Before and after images

--------

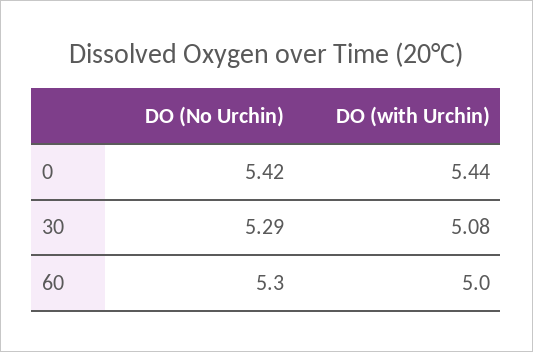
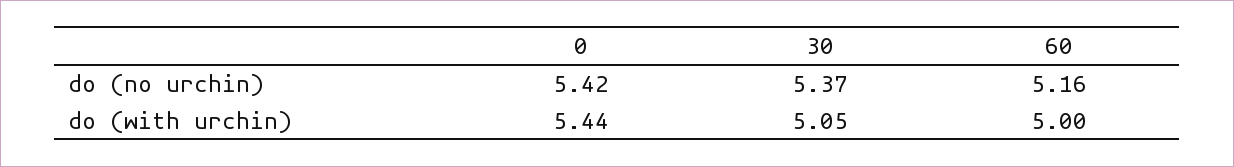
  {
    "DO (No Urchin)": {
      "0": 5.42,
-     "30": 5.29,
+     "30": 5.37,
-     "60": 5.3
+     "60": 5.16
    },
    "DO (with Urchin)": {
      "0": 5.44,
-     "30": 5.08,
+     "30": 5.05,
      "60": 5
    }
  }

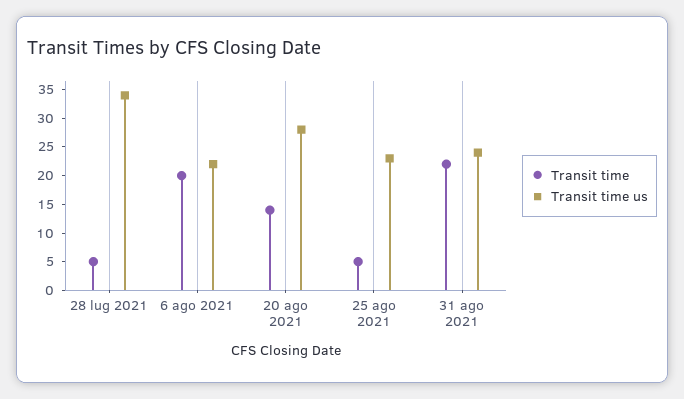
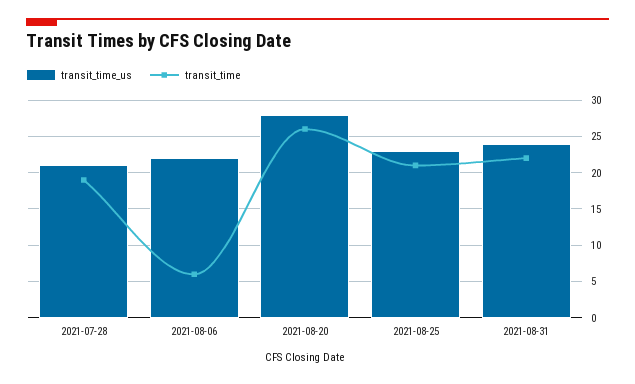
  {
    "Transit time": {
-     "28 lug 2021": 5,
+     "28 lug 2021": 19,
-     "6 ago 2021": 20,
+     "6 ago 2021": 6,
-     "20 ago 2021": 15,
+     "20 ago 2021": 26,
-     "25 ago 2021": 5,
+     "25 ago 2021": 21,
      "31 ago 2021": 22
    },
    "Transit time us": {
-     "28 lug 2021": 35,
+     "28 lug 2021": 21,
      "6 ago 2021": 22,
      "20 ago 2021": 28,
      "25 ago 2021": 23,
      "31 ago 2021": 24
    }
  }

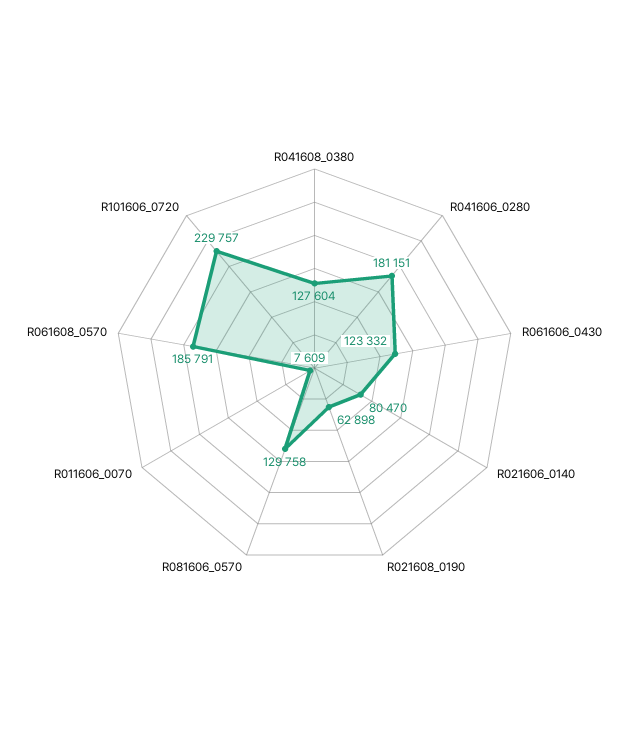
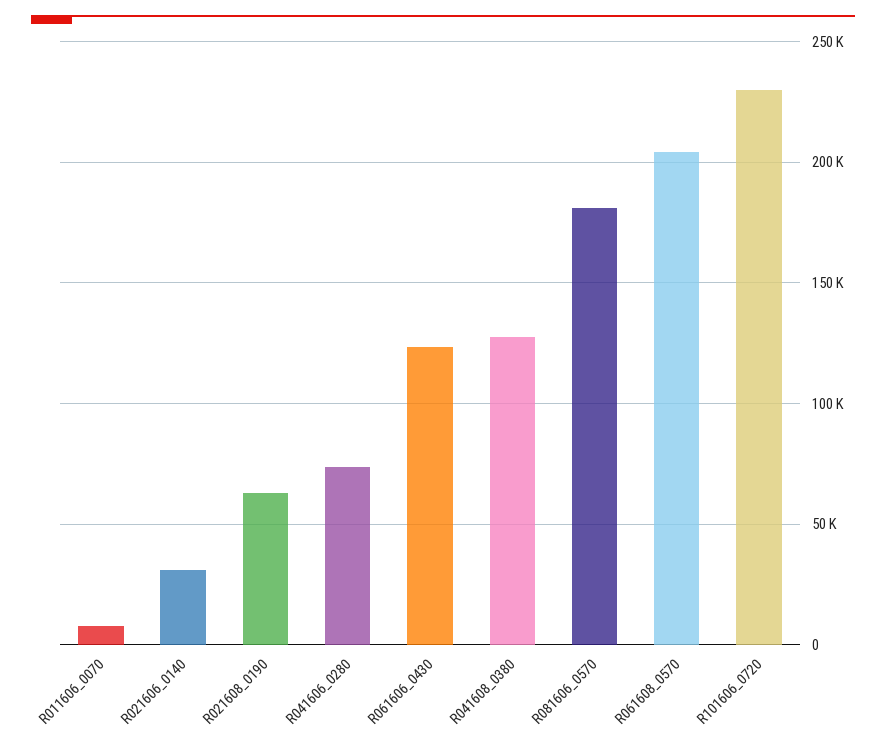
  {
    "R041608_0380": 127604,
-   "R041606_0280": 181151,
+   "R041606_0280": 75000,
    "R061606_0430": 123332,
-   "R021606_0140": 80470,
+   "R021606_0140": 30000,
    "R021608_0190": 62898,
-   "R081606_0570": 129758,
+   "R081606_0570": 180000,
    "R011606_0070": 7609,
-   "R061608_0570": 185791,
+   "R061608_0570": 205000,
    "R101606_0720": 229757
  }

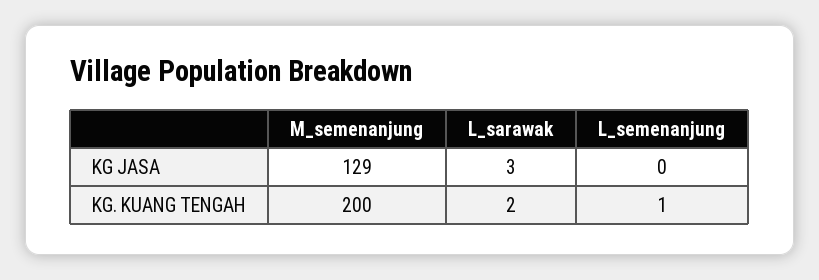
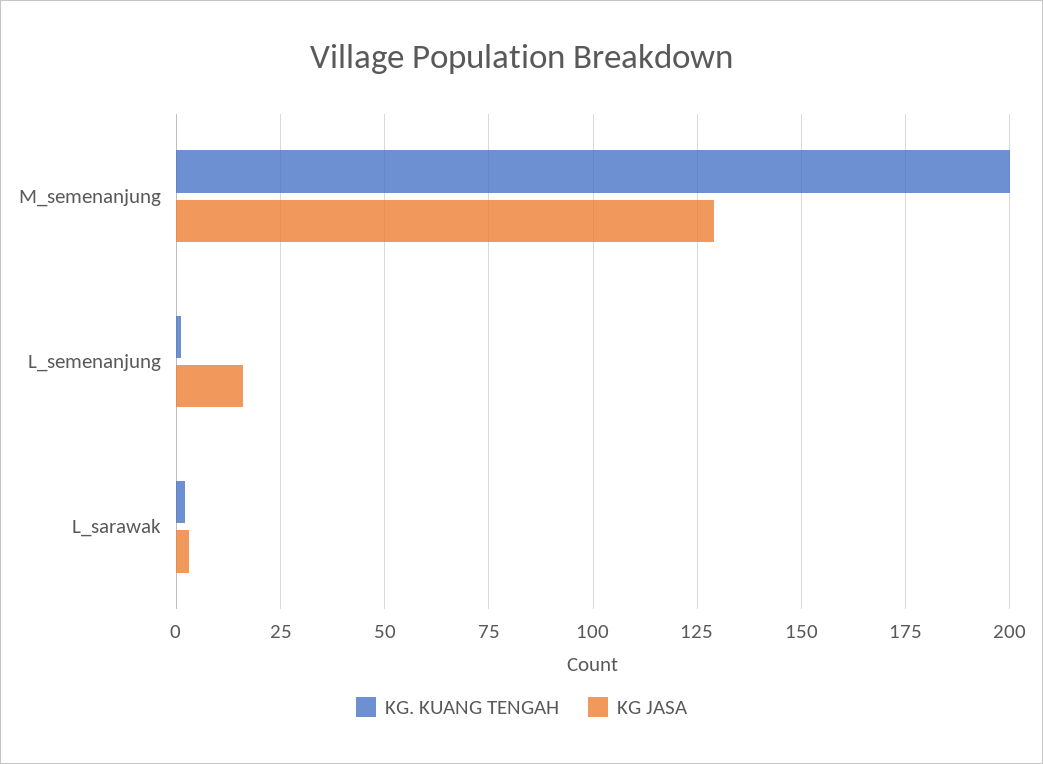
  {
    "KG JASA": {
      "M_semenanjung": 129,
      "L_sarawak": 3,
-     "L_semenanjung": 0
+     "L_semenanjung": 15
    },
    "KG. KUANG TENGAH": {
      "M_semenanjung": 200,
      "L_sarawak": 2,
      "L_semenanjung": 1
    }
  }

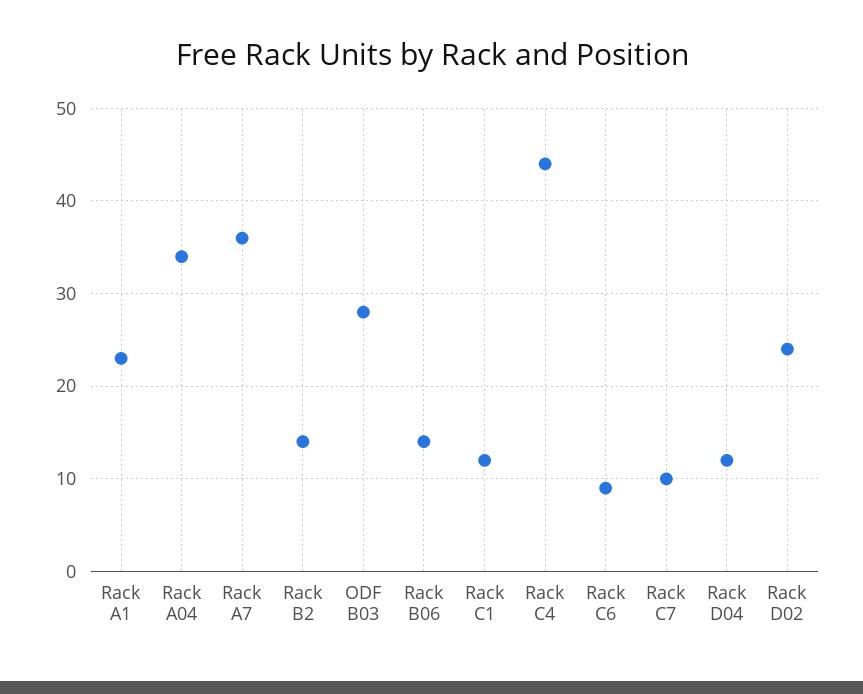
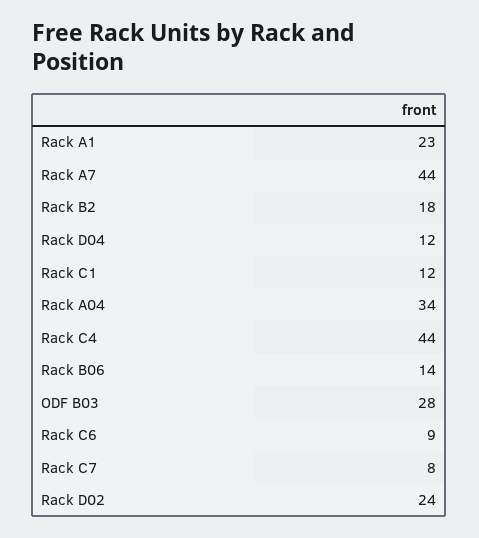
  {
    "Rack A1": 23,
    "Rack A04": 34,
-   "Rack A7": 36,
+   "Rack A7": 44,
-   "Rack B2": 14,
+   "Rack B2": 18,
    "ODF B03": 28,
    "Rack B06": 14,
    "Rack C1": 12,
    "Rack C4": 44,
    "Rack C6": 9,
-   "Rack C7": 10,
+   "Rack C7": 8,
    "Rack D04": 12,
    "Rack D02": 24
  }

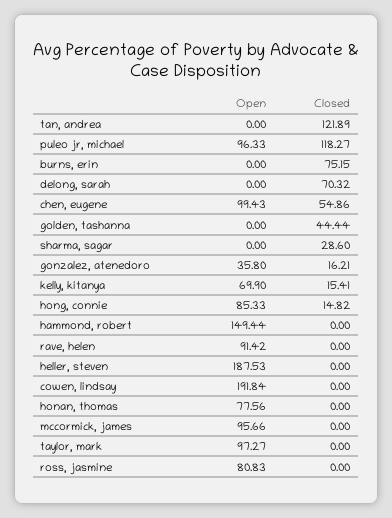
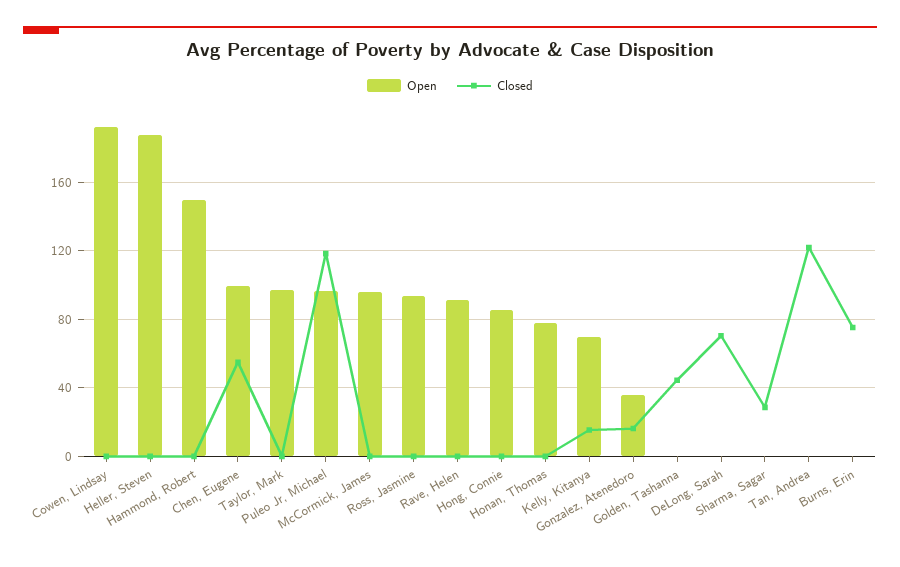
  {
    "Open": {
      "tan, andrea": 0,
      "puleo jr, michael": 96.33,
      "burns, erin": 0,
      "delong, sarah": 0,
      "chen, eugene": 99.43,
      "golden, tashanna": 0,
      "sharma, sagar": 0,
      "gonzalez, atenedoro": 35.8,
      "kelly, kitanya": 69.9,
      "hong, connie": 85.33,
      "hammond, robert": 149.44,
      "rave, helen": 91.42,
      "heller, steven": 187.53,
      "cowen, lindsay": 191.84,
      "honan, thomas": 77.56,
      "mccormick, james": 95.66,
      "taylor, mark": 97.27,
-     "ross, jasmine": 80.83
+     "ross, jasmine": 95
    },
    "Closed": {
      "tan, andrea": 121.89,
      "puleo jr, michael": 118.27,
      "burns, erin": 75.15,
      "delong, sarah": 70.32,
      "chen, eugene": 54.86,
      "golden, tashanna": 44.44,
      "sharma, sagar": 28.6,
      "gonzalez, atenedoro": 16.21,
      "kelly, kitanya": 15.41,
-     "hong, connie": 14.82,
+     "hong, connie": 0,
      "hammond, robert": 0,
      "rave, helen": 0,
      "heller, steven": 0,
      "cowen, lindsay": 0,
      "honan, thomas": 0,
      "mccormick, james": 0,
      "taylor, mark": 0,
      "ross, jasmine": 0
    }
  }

--------

PROMPT: Write out the data word for word, with every picture dropped.

PROBLEM SOLUTION:
  {
    "DO (No Urchin)": {
      "0": 5.42,
-     "30": 5.29,
+     "30": 5.37,
-     "60": 5.3
+     "60": 5.16
    },
    "DO (with Urchin)": {
      "0": 5.44,
-     "30": 5.08,
+     "30": 5.05,
      "60": 5
    }
  }

  {
    "Transit time": {
-     "28 lug 2021": 5,
+     "28 lug 2021": 19,
-     "6 ago 2021": 20,
+     "6 ago 2021": 6,
-     "20 ago 2021": 15,
+     "20 ago 2021": 26,
-     "25 ago 2021": 5,
+     "25 ago 2021": 21,
      "31 ago 2021": 22
    },
    "Transit time us": {
-     "28 lug 2021": 35,
+     "28 lug 2021": 21,
      "6 ago 2021": 22,
      "20 ago 2021": 28,
      "25 ago 2021": 23,
      "31 ago 2021": 24
    }
  }

  {
    "R041608_0380": 127604,
-   "R041606_0280": 181151,
+   "R041606_0280": 75000,
    "R061606_0430": 123332,
-   "R021606_0140": 80470,
+   "R021606_0140": 30000,
    "R021608_0190": 62898,
-   "R081606_0570": 129758,
+   "R081606_0570": 180000,
    "R011606_0070": 7609,
-   "R061608_0570": 185791,
+   "R061608_0570": 205000,
    "R101606_0720": 229757
  }

  {
    "KG JASA": {
      "M_semenanjung": 129,
      "L_sarawak": 3,
-     "L_semenanjung": 0
+     "L_semenanjung": 15
    },
    "KG. KUANG TENGAH": {
      "M_semenanjung": 200,
      "L_sarawak": 2,
      "L_semenanjung": 1
    }
  }

  {
    "Rack A1": 23,
    "Rack A04": 34,
-   "Rack A7": 36,
+   "Rack A7": 44,
-   "Rack B2": 14,
+   "Rack B2": 18,
    "ODF B03": 28,
    "Rack B06": 14,
    "Rack C1": 12,
    "Rack C4": 44,
    "Rack C6": 9,
-   "Rack C7": 10,
+   "Rack C7": 8,
    "Rack D04": 12,
    "Rack D02": 24
  }

  {
    "Open": {
      "tan, andrea": 0,
      "puleo jr, michael": 96.33,
      "burns, erin": 0,
      "delong, sarah": 0,
      "chen, eugene": 99.43,
      "golden, tashanna": 0,
      "sharma, sagar": 0,
      "gonzalez, atenedoro": 35.8,
      "kelly, kitanya": 69.9,
      "hong, connie": 85.33,
      "hammond, robert": 149.44,
      "rave, helen": 91.42,
      "heller, steven": 187.53,
      "cowen, lindsay": 191.84,
      "honan, thomas": 77.56,
      "mccormick, james": 95.66,
      "taylor, mark": 97.27,
-     "ross, jasmine": 80.83
+     "ross, jasmine": 95
    },
    "Closed": {
      "tan, andrea": 121.89,
      "puleo jr, michael": 118.27,
      "burns, erin": 75.15,
      "delong, sarah": 70.32,
      "chen, eugene": 54.86,
      "golden, tashanna": 44.44,
      "sharma, sagar": 28.6,
      "gonzalez, atenedoro": 16.21,
      "kelly, kitanya": 15.41,
-     "hong, connie": 14.82,
+     "hong, connie": 0,
      "hammond, robert": 0,
      "rave, helen": 0,
      "heller, steven": 0,
      "cowen, lindsay": 0,
      "honan, thomas": 0,
      "mccormick, james": 0,
      "taylor, mark": 0,
      "ross, jasmine": 0
    }
  }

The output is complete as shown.